I suppose you could have
SequenceableCollection>>zero
^self collect: [:each | each zero]
The point is that it cannot in general be based on the *class* of some
element of the receiver but depends on the *value*.
But then we run into the amusing cases like
{ 1 hour. DateAndTime now} sum
where an additive identity for Durations makes sense but an
additive identity for DateAndTimes does not, and similarly
{Date today. 1} sum
In my case, an additional problem is that I have
Object
Enumerable (#sum and #product go here)
Collection
where Enumerable holds everything that can be defined just using #do:
without assuming that you can do it more than once, so it was necessary
to come up with a streaming definition for #sum that examines each
element once and only once. When you do that, you discover that you
don't *need* a zero except when the collection is empty, and in that case
you can't *tell* what sort of zero would be appropriate.

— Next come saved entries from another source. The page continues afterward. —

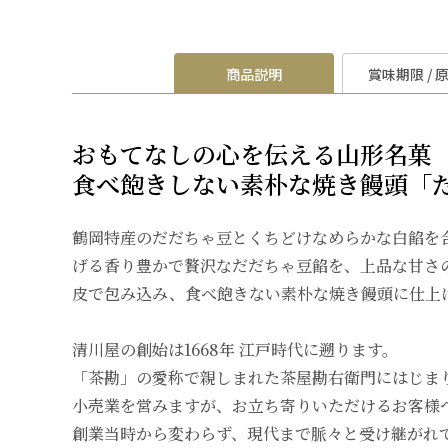
商品説明
賞味期限 / 
おもてなしの心を伝える山形名菓
食べ飽きしない素朴な焼き饅頭「
鶴岡特産のだだちゃ豆とくちどけなめらかな白餡を
げる香り豊かで贅沢なだだちゃ豆餡を、上品な甘さ
皮で包み込み、食べ飽きない素朴な焼き饅頭に仕上
清川屋の創始は1668年 江戸時代に遡ります。
「茶勘」の愛称で親しまれた茶屋勘右衛門にはじま
小売業を営みますが、お立ち寄りいただけるお客様
創業当時から変わらず、現代まで脈々と受け継がれ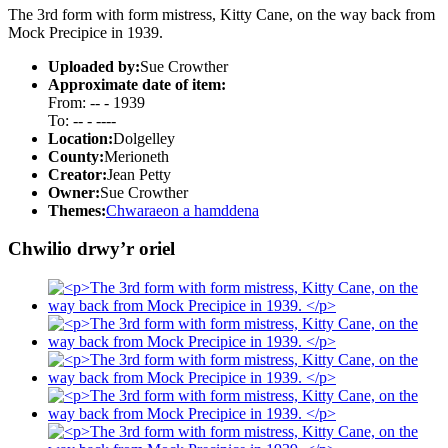
The 3rd form with form mistress, Kitty Cane, on the way back from
Mock Precipice in 1939.
Uploaded by:
Sue Crowther
Approximate date of item:
From: -- - 1939
To: -- - ----
Location:
Dolgelley
County:
Merioneth
Creator:
Jean Petty
Owner:
Sue Crowther
Themes:
Chwaraeon a hamddena
Chwilio drwy’r oriel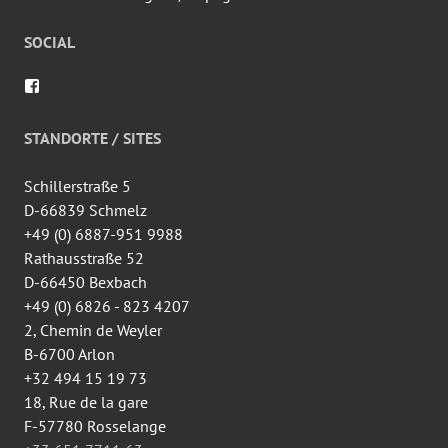
SOCIAL
Voir
le
profil
de
STANDORTE / SITES
wingtsun.arlon
sur
Facebook
Schillerstraße 5
D-66839 Schmelz
+49 (0) 6887-951 9988
Rathausstraße 52
D-66450 Bexbach
+49 (0) 6826 - 823 4207
2, Chemin de Weyler
B-6700 Arlon
+32 494 15 19 73
18, Rue de la gare
F-57780 Rosselange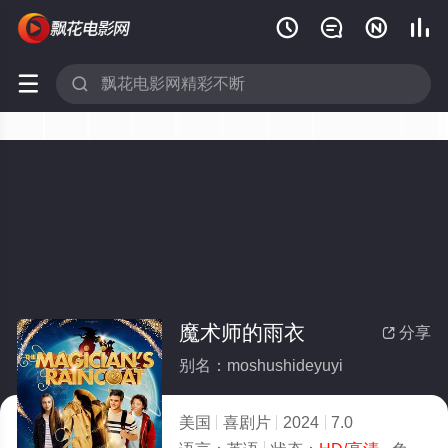






魔术师的雨衣
分享

别名：moshushideyuyi
美国
喜剧片
2024
7.0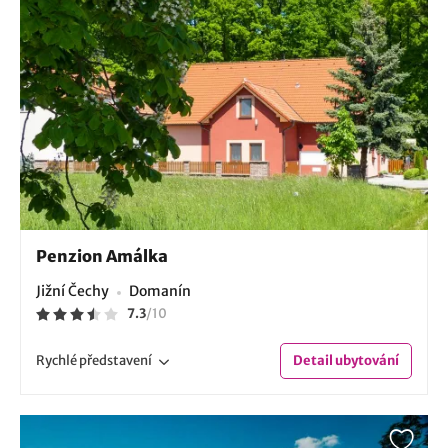
Penzion Amálka
Jižní Čechy
Domanín
7.3
/
10
Rychlé
představení
Detail
ubytování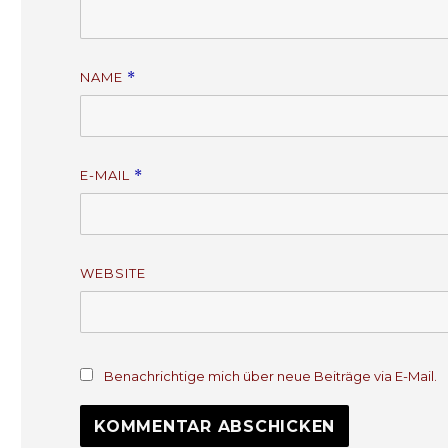
NAME
*
E-MAIL
*
WEBSITE
Benachrichtige mich über neue Beiträge via E-Mail.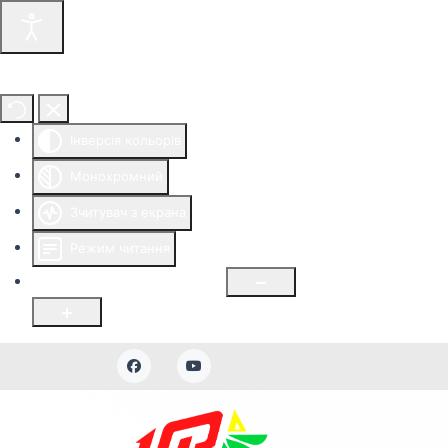
Інструменти доступності
Інверсія кольорів
Монохромний
Зчитувач з екрана
Режим читання
Розмір шрифту
100
%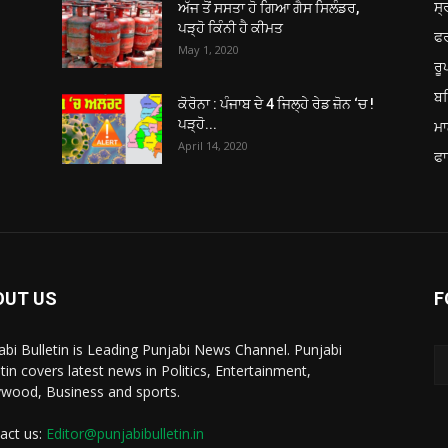
ਸ੍
ਅੱਜ ਤੋਂ ਸਸਤਾ ਹੋ ਗਿਆ ਗੈਸ ਸਿਲੰਡਰ,
ਪੜ੍ਹੋ ਕਿੰਨੀ ਹੈ ਕੀਮਤ
ਫ
May 1, 2020
ਰ
ਬਠ
ਕੋਰੋਨਾ : ਪੰਜਾਬ ਦੇ 4 ਜਿਲ੍ਹੇ ਰੇਡ ਜ਼ੋਨ ‘ਚ !
ਪੜ੍ਹੋ...
ਮਾ
April 14, 2020
ਫਾ
OUT US
F
abi Bulletin is Leading Punjabi News Channel. Punjabi
etin covers latest news in Politics, Entertainment,
ywood, Business and sports.
act us:
Editor@punjabibulletin.in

On Thu, 26 Mar 2020 at 01:00, Sven Van Caekenberghe <s...@stfx.eu> wrote:
>
> #(0 0 0) is the additive identity in that case
>
> > On 25 Mar 2020, at 12:38, Richard O'Keefe <rao...@gmail.com> wrote:
> >
> > There are situations where #+ and #sum make sense but there is no additive
> > identity. Here is an example:
> > #((1 2 3) (4 5 6) (7 8 9)) sum
> >
> > On Tue, 24 Mar 2020 at 02:46, James Foster <smallt...@jgfoster.net> wrote:
> >>
> >>
> >>> On Mar 23, 2020, at 6:06 AM, Sven Van Caekenberghe <s...@stfx.eu> wrote:
> >>>
> >>> What you found out now is that the clever trick used to avoid picking an
> >>> additive identity (picking an element, counting it twice and then
> >>> subtracting it) leads to a loss of precision when floating point numbers
> >>> are involved. This is an important issue.
> >>
> >> If this approach is to be preserved, then each class should have an
> >> additive identity so instead of adding and subtracting an object, we let
> >> the object tell us its zero.
> >>
> >> James
> >
>
>